While researchers know a great deal about the molecular machinery that launches this cellular cleanup crew into action, little has been known about the just-as-critical exit process.

Now, researchers have identified a key process by which macrophages are cleared from sites of peripheral nerve injury. The scientists say their findings could also have implications for understanding the same fundamental mechanism in spinal cord injury, stroke and multiple sclerosis.

Samuel David and colleagues published their findings in the March 1, 2007 issue of the journal Neuron, published by Cell Press.

The researchers concentrated on a family of cell receptors known as Nogo receptors, already known to be present on nerve cells and to play a role in nerve growth. Specifically, David and colleagues explored the role of one such Nogo receptor, NgR1. Receptors such as NgR1 are protein switches that nestle in the membranes of cells, and which induce a cellular response when triggered by a specific chemical signal, or ligand.

In the researchers' experiments, they induced damage in the sciatic nerve in the thigh of rats and mice and analyzed the role of NgR1 in the repair process.

They found that macrophages showed the presence of NgR1 on their surface once they arrive at the injury site and began their cleanup. Further experiments revealed that as the healing nerve began to form the protein myelin—the insulating sheath around nerves—this receptor not only caused a reduction in the macrophages' binding to myelin, but also an outright repulsion from the forming myelin. In fact, when the researchers created nerve injury such that new myelin would not be formed, the macrophages continued to lurk around the injury site. The researchers' experiments also identified specific molecules on myelin that triggered such repulsion.

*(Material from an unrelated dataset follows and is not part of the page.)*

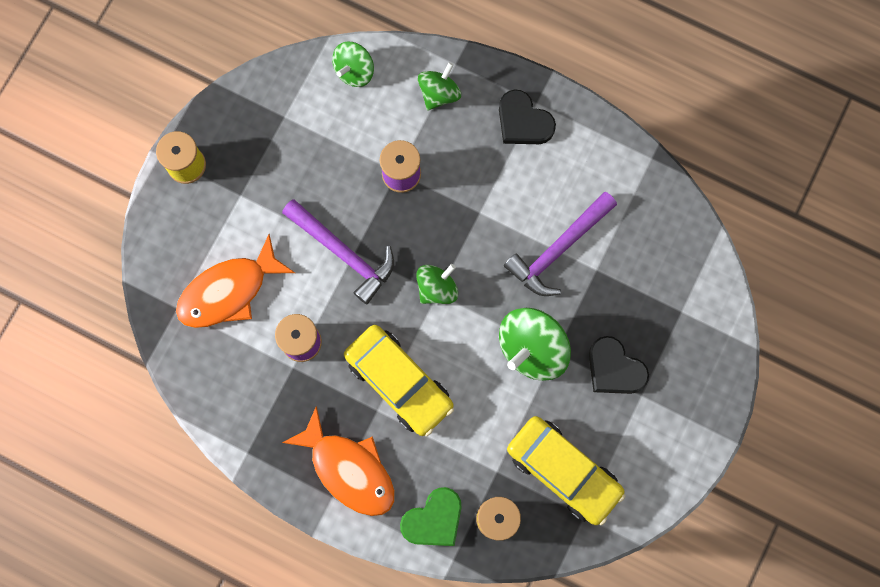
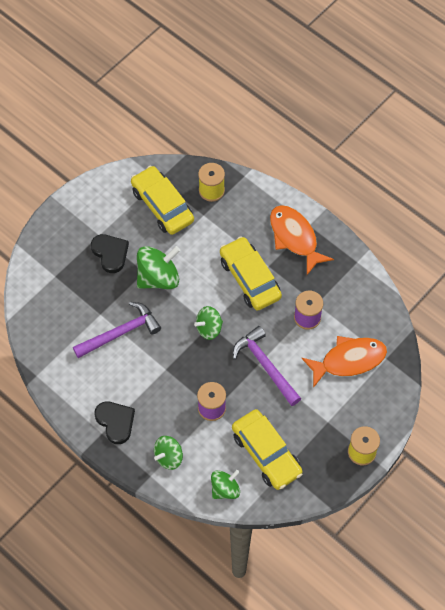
camera: 165 degrees left, 15 degrees down
(312, 131) = (266, 453): none -> yellow car
(434, 519) = (250, 199): green heart -> none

The findings could also apply to nerves other than peripheral nerves, because macrophages activated during stroke, multiple sclerosis injury, and spinal cord injury also express NgR1 on their surface, pointed out the researchers.

Our discovery of this novel (to our knowledge) role for NgRs in mediating the efflux of macrophages from inflamed neural tissue via interactions with myelin could therefore have broader implications for the regulation of inflammatory responses not only in other peripheral nerve pathologies, but also in [central nervous system] inflammation such as in spinal cord injuries, stroke, and multiple sclerosis, they concluded.